Marinelager Tidofeld 1938-1945

Ursprünglich gehörte Tidofeld zu der bei Norden gelegenen Gemeinde Lütetsburg. Der Name Tidofeld nimmt Bezug auf einen alten Landsitz der Fürstenfamilie zu Inn- und Knyphausen und ist benannt nach deren Spross Namens „Tido“.

Ende der 1930er Jahre beschlagnahmten die nationalsozialistischen Machthaber das Gelände für Heereszwecke und enteigneten den Fürsten. 1938 begannen die Planierungsarbeiten, ab 1939 entstanden die ersten Baracken im RAD-Stil. (Von der Leitung des Reichsarbeitsdienstes (RAD) wurde frühzeitig die Entwicklung genormter Holzbaracken in Modulbauweise in Auftrag gegeben, die für verschiedenste Zwecke herangezogen wurden und die das Bild der Lager prägten.)

Später folgten zwei Offiziershäuser für die höheren Ränge sowie ein großes Kasernengebäude, das seiner Form nach H-Gebäude genannt wurde. Im Übrigen entstanden ein Exerzierplatz sowie eine Sportanalage mit Turnhalle.

Das Lager diente der Kriegsmarine als Durchgangslager, um Truppenbewegungen zwischen den wichtigen Seekriegshafenstädten Emden und Wilhelmshaven zu koordinieren. Außerdem diente Tidofeld der 4. Schiffsstammabteilung als Ausbildungslager.

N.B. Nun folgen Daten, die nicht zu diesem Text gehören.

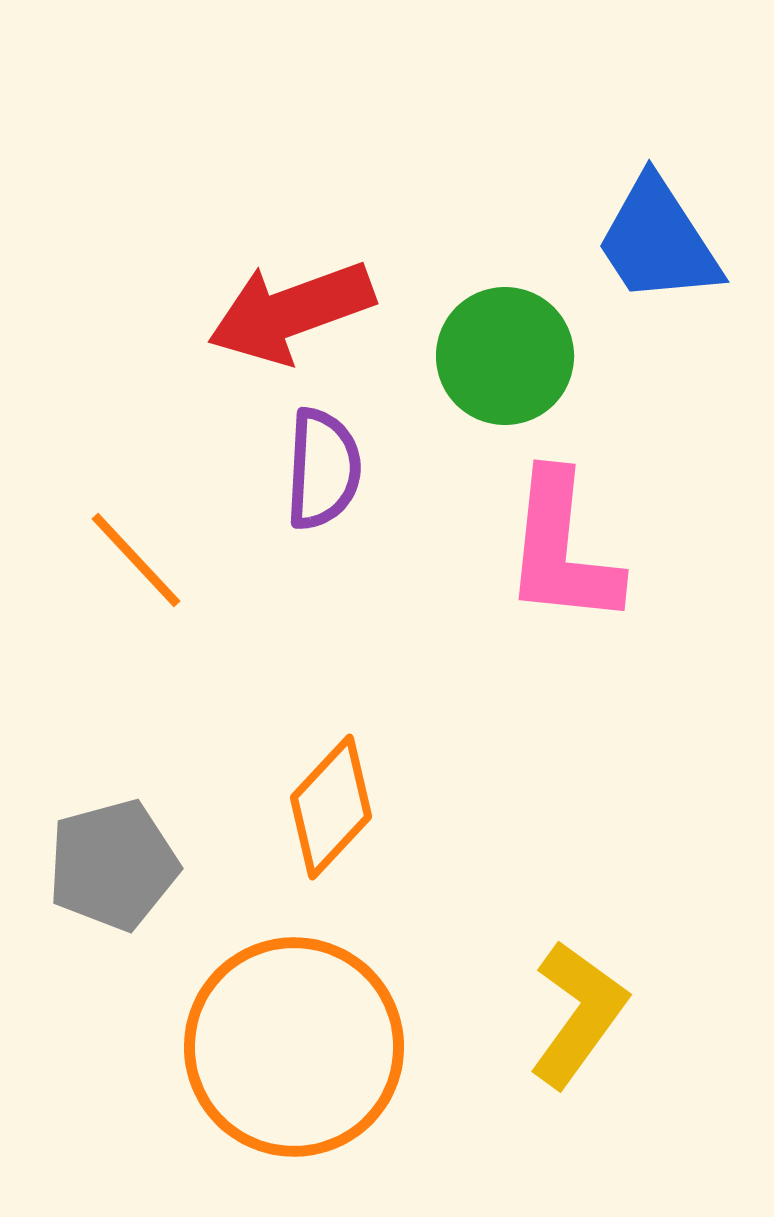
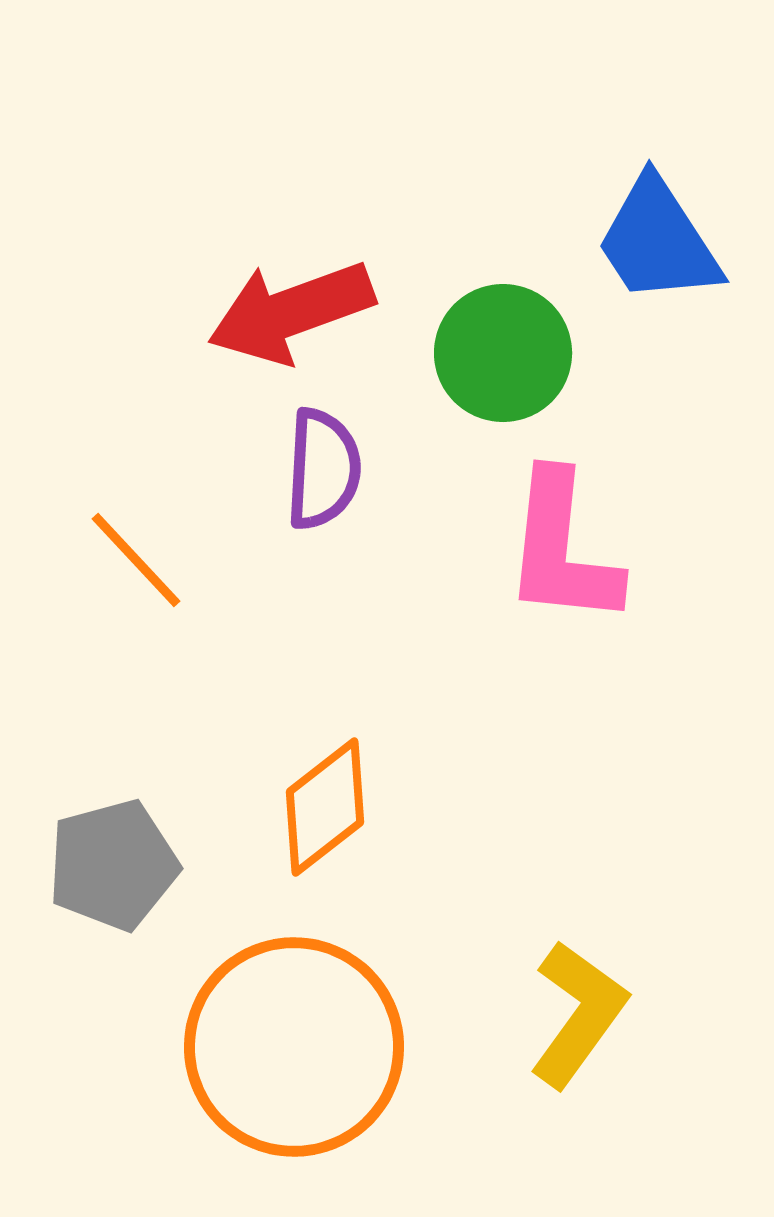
green circle: moved 2 px left, 3 px up
orange diamond: moved 6 px left; rotated 9 degrees clockwise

Ab November 1944 wurde in Tidofeld der Sitz für den Kommandanten der Seeverteidigung Ostfriesland, Konteradmiral Kurt Weyher, eingerichtet. Die Seekommandantur Ostfriesland bestand aus fünf Abschnitten einschließlich Gebieten der niederländischen Küstenlinie sowie zahlreichen direkt unterstellten Verbänden.

Am 6. Mai 1945 rückten Kampfverbände der kanadischen Streitkräfte im nördlichen Ostfriesland vor und besetzten die Stadt Norden. Die Garnison Tidofeld wurde entwaffnet und das Lager an die Britische Besatzungsmacht übergeben.

Internierungslager Tidofeld

Unmittelbar nach Kriegsende erklärte die britische Besatzungsmacht den nördlichen Teil Ostfrieslands zu einem Internierungsgebiet für etwa 100.000 Soldaten der Deutschen Wehrmacht. Die Soldaten waren die in den Niederlanden und westlich der Weser in Gefangenschaft geraten. Ein kleineres Kontingent wurde in den Baracken des ehemaligen Marinelagers in Tidofeld untergebracht. Die Soldaten warteten hier auf ihre Entlassung im Herbst und Winter des Jahres. Gleichzeitig waren sie verpflichtet, an die Besatzungsmacht täglich eine Reichsmark Kost und Logis zu entrichten. Viele verdingten sich deshalb in der Landwirtschaft. Doch auch in anderen Bereichen wurden die Internierten tätig. Auf diese Weise entstand in Norden das erste Kinderbuch nach dem Zweiten Weltkrieg. Dem aus Berlin stammenden Trickfilmzeichner Werner Klemke gelang es, gemeinsam mit dem ebenfalls in Tidofeld internierten Steindrucker Martin Kirchner Kontakt zu der in Norden ansässigen Druckerei Siebolts aufzunehmen. Trotz Notzeit und Papierknappheit war das Unternehmen bereit, noch im Sommer 1945 mit ihnen ein schmales, zwölf Seiten umfassendes Kinderbuch mit dem Märchen „Die Bremer Stadtmusikanten“ der Brüder Grimm zu produzieren – nach bisherigem Kenntnisstand das erste deutsche Kinderbuch nach dem Zweiten Weltkrieg.

Klemke ließ sich von Kirchner in die Kunst des Steindrucks einführen, schrieb dann eigenhändig den Märchentext auf Stein und zeichnete die Bilder dazu. Täglich wurden auf einer alten Steindruckpresse 15 Exemplare hergestellt. In der Adventszeit 1945 reiste Siebolts mit der gesamten Auflage nach Hannover und tauschte sie dort auf dem Schwarzen Markt gegen Lebensmittel und andere Waren ein. Danach kam es noch zu einer zweiten Auflage.

Nach der Entlassung wohnte Werner Klemke noch kurze Zeit in Norden und kehrte 1946 nach Berlin zurück, wo er eine Karriere als prominenter Buchgestalter und Hochschullehrer begann.